WhiteCrow Walking

My solo walk across America began in Maine. I walked for nearly 3 years carrying a backpack and facing countless dangers, as well as met wonderful people I could have never made it without. From bullets to bears I moved through mountains of snow and across burning desert country. The end result will be a book, and the fruition of a childhood dream. This is a blog from the field with rough stories about my steps along the way.

07 March 2008

Moose Walk

Yesterday my friend Jan and I were heading up to Speely Beach when we spot the crew from Seattle, King channel 5 filming on Penn. Avenue Roslyn for Evening Magazine. Part of me wants to approach the three men working cameras and light reflectors. A larger part makes me do nothing, so it is only with a few prompting words from Janet's good intention that I am scribbling out a few details of my walk on a piece of paper and moving toward the men standing across the road from the well known camel mural. After a brief wait while John Curly gives details about Roslyn to the rolling camera, the four of us are shaking hands. Half an hour later I am outside The Brick with CrowDog strapped on and buckled to my back and a big kid's grin drawn across my face with a Sharpie marker.


Tonight on The Evening Magazine at 7p.m. I will have a small spot answering a few quick questions about this transcontinental walk across America. Oh, I pull out all the wrong words. A cold stole my voice so I sound like I ate a sock, and my clothes look like they have just tumbled out of the dryer but it doesn't matter. I am in Roslyn.
The camera rolled as I walked past the Northern Exposure totem pole, away from the camel standing in the Roslyn palms.
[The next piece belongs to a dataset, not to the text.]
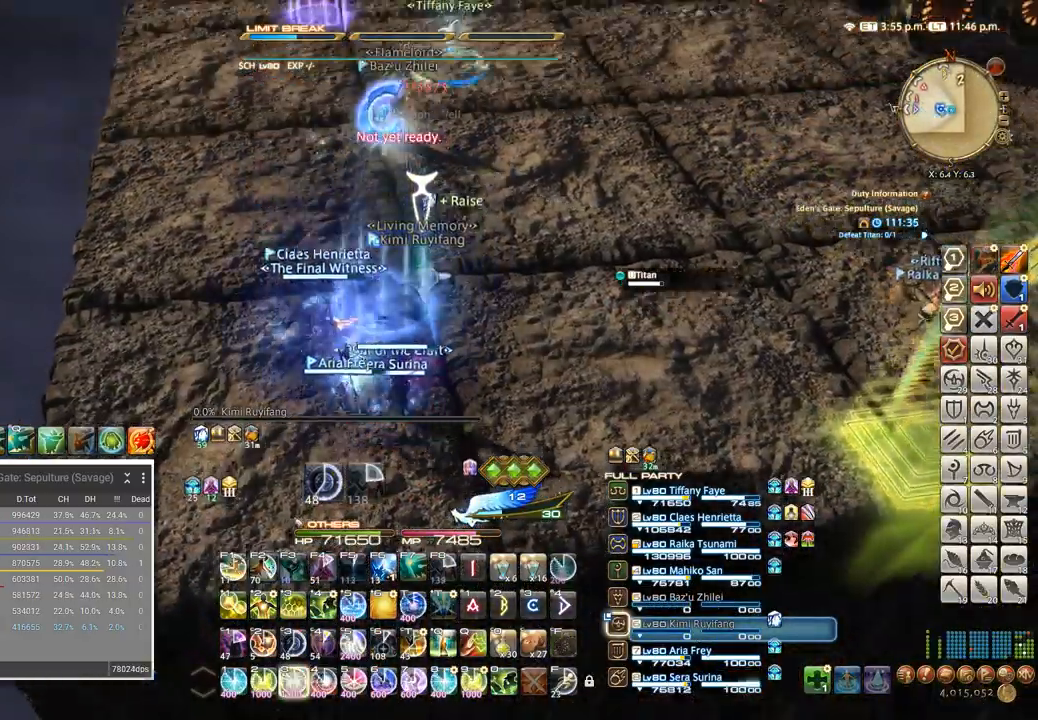
{"keys": [], "events": [[17, "3", "down"], [83, "3", "up"], [150, "3", "down"], [217, "3", "up"], [283, "3", "down"], [350, "3", "up"], [417, "3", "down"], [483, "3", "up"]]}
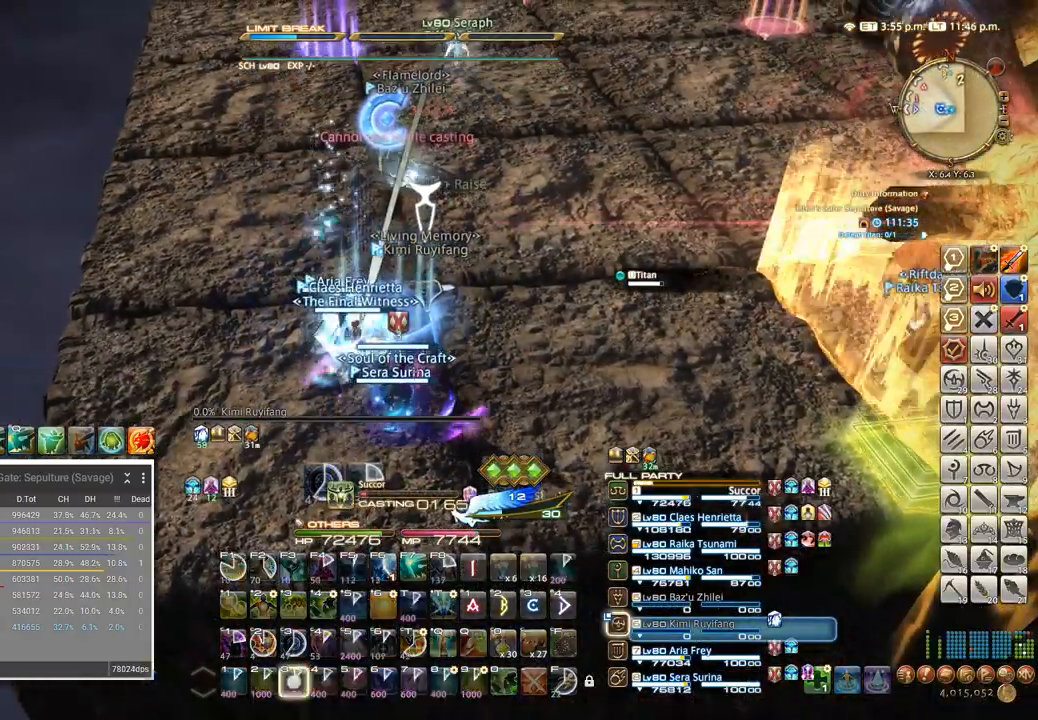
{"keys": [], "events": [[50, "3", "down"], [133, "3", "up"]]}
Somewhere inside me this kid I used to know is sitting up straight and beaming with a thousand new eyes. For ten minutes of filming I am the stoned moose from Northern Exposure walking on four wobbly legs (two are hiking poles), moving past century old facades, feeling nothing but this huge glow in my chest that is leaking out in my expression. Janet is on the sideline shining at me with her camera moving on and off her pretty face. In my head I sense the Navajo children standing all around me, each one moving toward the movie camera toward their own reflection. I smell a thousand campfires burning and the punk of damp wood stuttering toward that burn, Amish families I stayed with are smiling away from the lens but still smiling modestly into their clothes. Cajun music swarms around my head in a small cloud of spiced wasps, as I look up at the long beaked bird grinning down at me from the totem pole, feeling every river I have ever crossed moves in and around my feet. How funny it is that I used to think I could walk across America alone.